La belle époque des bains de mer. J’imagine sans peine les dames de la haute société espagnole et européenne se pavanant sur la promenade de bord de mer de San Sebastian. A la fin du XIXème et début du XXème, c’était la belle époque de cette station balnéaire fréquentée par les cours royales et la grande bourgeoisie. En été, la cour espagnole fuyait les chaleurs cuisantes de Madrid pour se réfugier sous des embruns de la côte Basque et de cette plage grandiose de la Concha orientée plein nord. J’ai été éberluée par les restes pompeux qui ont survécu de cette époque : par exemple les lampadaires, la pendule et le baromètre hautains dressés aux entrées de la plage comme à l’entrée d’un escalier d'opéra et une rambarde en fonte qui court sur des kilomètres.
J’ai fouillé l’histoire de la ville pour tenter de comprendre le pourquoi d’une période aussi faste. Elle faisait suite à la fin de la guerre d’Espagne qui avait chassé les armées de Napoléon du pays. En 1813 les anglais et les portugais s’étaient emparés de la ville pour en chasser les français et l’avaient incendiée et pillée. Quelques décennies plus tard la ville fut reconstruite, mais avec ostentation parce que la reine et régente d’Espagne de l’époque, Marie-Christine d’Autriche, venait y passer tous les étés avec sa cour. Elle logeait dans le Palais Miramar, poste d’observation admirable entre les plages de la Concha et de l’Ondarreta. Sa statue est toujours dressée au milieu des jardins du bord de plage.
Entre le grand opéra (devenu depuis Hôtel de ville), le grand hôtel de Londres, les thermes du milieu de la plage et le palais Miramar, des villas orgueilleuses avaient fleuri, toutes plus prétentieuses les unes que les autres, certaines d’inspiration anglaise avec des bow windows, d’autres d’inspiration espagnole voire française. On y croise les rondeurs de l'art nouveau, les angles de l'art déco, et les fantaisies de l'art victorien ou de l'architecture des palais parisiens de l'époque des premières grandes expositions universelles. J’y ai même rencontré, dans les quartiers à l’arrière de la plage les mêmes fenêtres en saillie ("galerija") que dans la capitale de Malte, La Valette.

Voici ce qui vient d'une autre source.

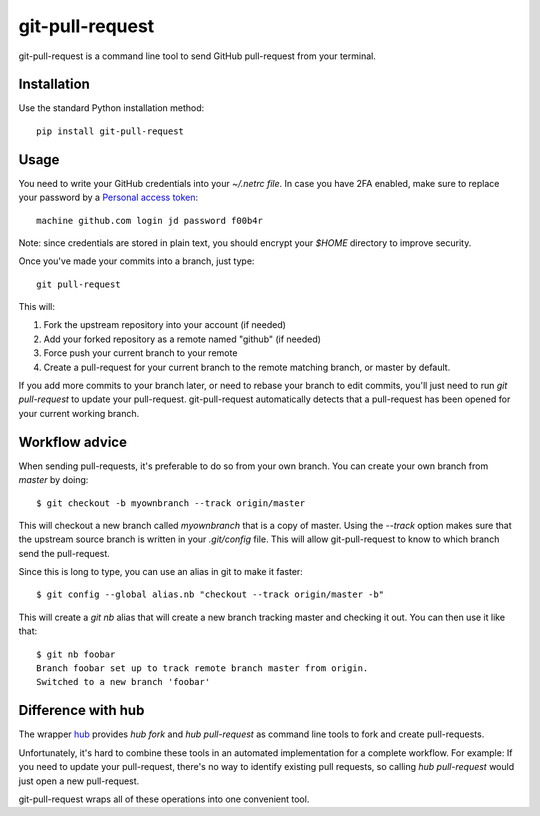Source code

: ==================
 git-pull-request
==================

.. image:: https://travis-ci.org/jd/git-pull-request.png?branch=master
    :target: https://travis-ci.org/jd/git-pull-request
    :alt: Build Status

.. image:: https://badge.fury.io/py/git-pull-request.svg
    :target: https://badge.fury.io/py/git-pull-request

git-pull-request is a command line tool to send GitHub pull-request from your
terminal.

Installation
============

Use the standard Python installation method::

  pip install git-pull-request


Usage
=====
You need to write your GitHub credentials into your `~/.netrc file`. In case you
have 2FA enabled, make sure to replace your password by a
`Personal access token <https://help.github.com/articles/creating-a-personal-access-token-for-the-command-line/>`_::

  machine github.com login jd password f00b4r

Note: since credentials are stored in plain text, you should encrypt your `$HOME`
directory to improve security.

Once you've made your commits into a branch, just type::

  git pull-request

This will:

1. Fork the upstream repository into your account (if needed)
2. Add your forked repository as a remote named "github" (if needed)
3. Force push your current branch to your remote
4. Create a pull-request for your current branch to the remote matching branch,
   or master by default.

If you add more commits to your branch later, or need to rebase your branch to
edit commits, you'll just need to run `git pull-request` to update your
pull-request. git-pull-request automatically detects that a pull-request has
been opened for your current working branch.

Workflow advice
===============
When sending pull-requests, it's preferable to do so from your own branch. You
can create your own branch from `master` by doing::

  $ git checkout -b myownbranch --track origin/master

This will checkout a new branch called `myownbranch` that is a copy of master.
Using the `--track` option makes sure that the upstream source branch is
written in your `.git/config` file. This will allow git-pull-request to know to
which branch send the pull-request.

Since this is long to type, you can use an alias in git to make it faster::

  $ git config --global alias.nb "checkout --track origin/master -b"

This will create a `git nb` alias that will create a new branch tracking master
and checking it out. You can then use it like that::

  $ git nb foobar
  Branch foobar set up to track remote branch master from origin.
  Switched to a new branch 'foobar'

Difference with hub
===================
The wrapper `hub`_ provides `hub fork` and `hub pull-request` as
command line tools to fork and create pull-requests.

Unfortunately, it's hard to combine these tools in an automated implementation for a 
complete workflow. 
For example:
If you need to update your pull-request, there's no way to identify existing pull requests, so
calling `hub pull-request` would just open a new pull-request.

git-pull-request wraps all of these operations into one convenient tool.

.. _hub: https://hub.github.com/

Toutes ces constructions n’ont pas survécu aux prétentions immobilières du modernisme, mais il en reste de superbes échantillons.
Je n’ai pas eu besoin de beaucoup d’imagination pour entrevoir dans ce décor de théâtre les mondanités des élégantes d'il y a un siècles, en crinolines, chapeaux et ombrelles de dentelles, froufroutant avec leurs tailles de guêpe et leurs hanches gonflées de poufs et de tournures en faux-culs. Et tendant leur main aux hommes en haut de forme, plastronnant canne à la main et s’inclinant en baisemains obséquieux. Aujourd’hui, la mode a bien changé. Sur la promenade de San Sebastian, en courant le long du garde-corps de la plage, j'y ai plutôt vu l'étalage des dernières tenues très colorées de running ou de surfing.